Today, consumers want products that work across platforms: desktops, laptops, tablets, the smartphone and in Microsoft’s case, even its gaming console, Xbox. And that takes collaboration, says Green, a management trait that Sinofsky wasn’t known for.
“If you are another group and you want to have your products work well with Windows, Sinofsky, if he doesn’t want your product in his, can make your life difficult,” Green said. He says this is one reason Microsoft has struggled in the smartphone market.
The asshole manager cost companies in lots of ways, says Bob Sutton, a professor of management science and engineering at the Stanford Engineering School. Sutton wrote the book “The No Asshole Rule.”

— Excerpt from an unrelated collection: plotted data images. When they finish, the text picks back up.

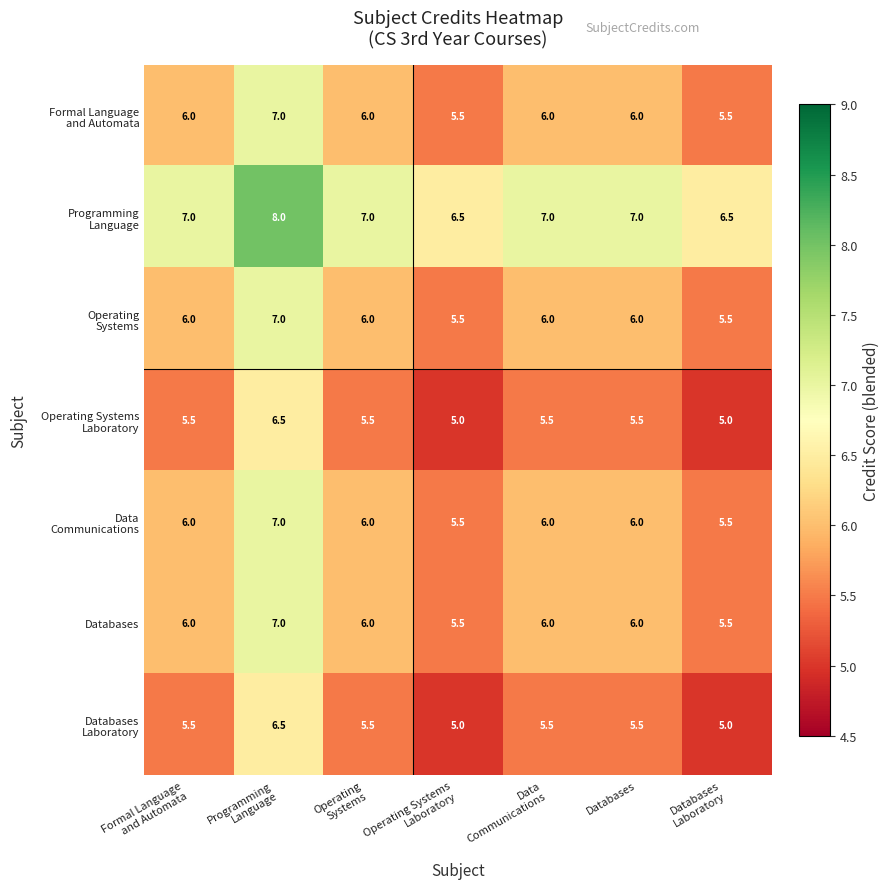

What is the total value across all series at Databases?

42.0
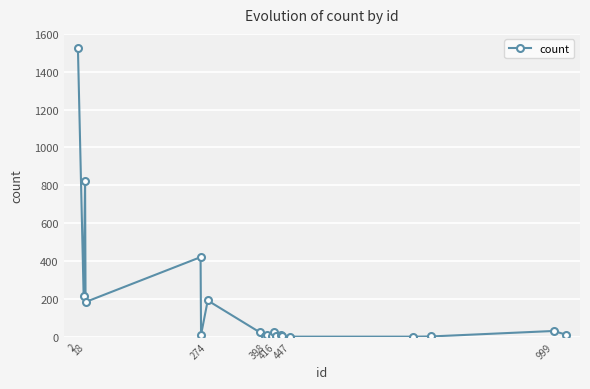

What is the difference between the maximum and minimum values?

1524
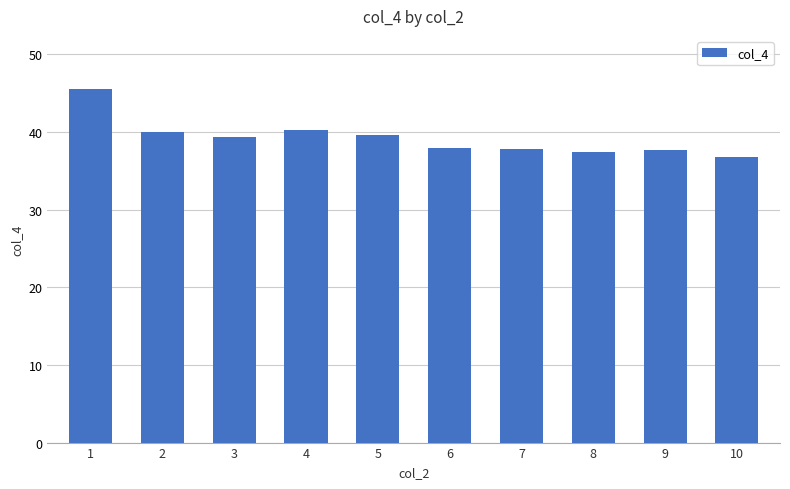

What is the sum of the values at 7 and 8?

75.2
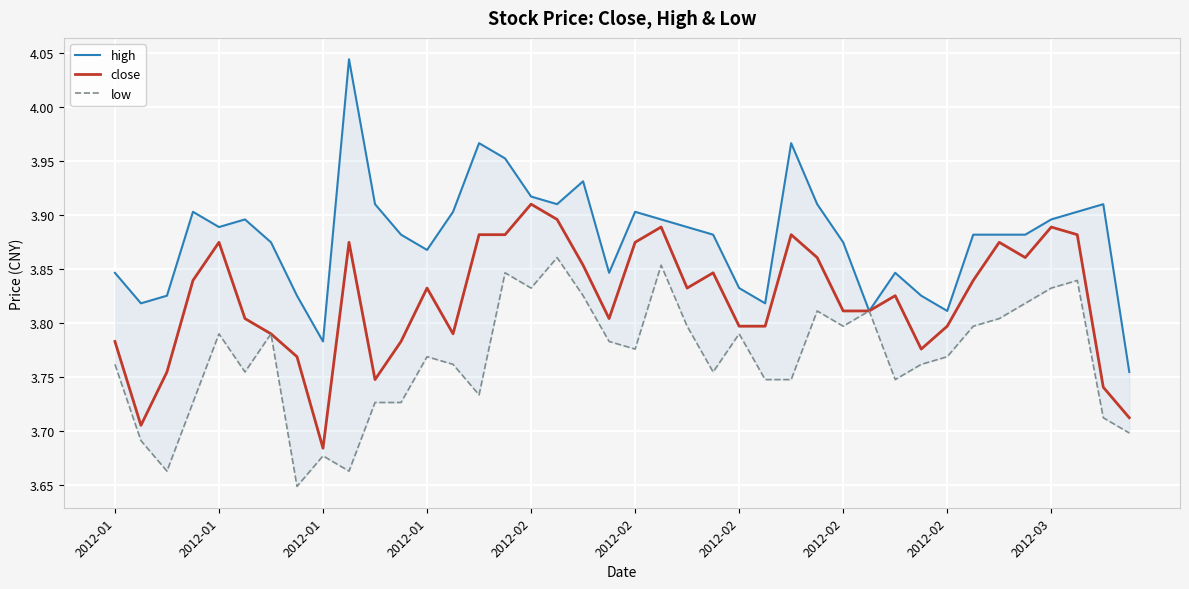

True or false: close and high cross at least once.

False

“Google actually has quite good data that insensitive bosses drive out the best talent,” Sutton says.
And hiring and retaining engineers is already really difficult in tech. But Sutton says that the jerk-style can work for a long time, until it doesn’t.
“As long as they’re winning for better-or-worse in American culture, we seem to put up with them,” Sutton said.
But when they start losing? Their enemies — and there are usually a lot of them — pounce. In Sinofsky’s case, while Windows 8 got kudos for being bold, it hasn’t been a home run. And Apple’s Forstall presided over the Apple Maps fiasco.
David Patterson, the computer science professor at Berkeley, says we’re at a teachable moment. Every year, Patterson shows his students a slide of the superhero programmer dressed in a cape. And then he puts a red X across him. And this year, he’ll add this line:
“Even vice presidents of engineering are getting fired for being difficult to work with as an argument that they need to learn to live in teams,” Patterson said.
So we might just be entering the era of Boss 3.0.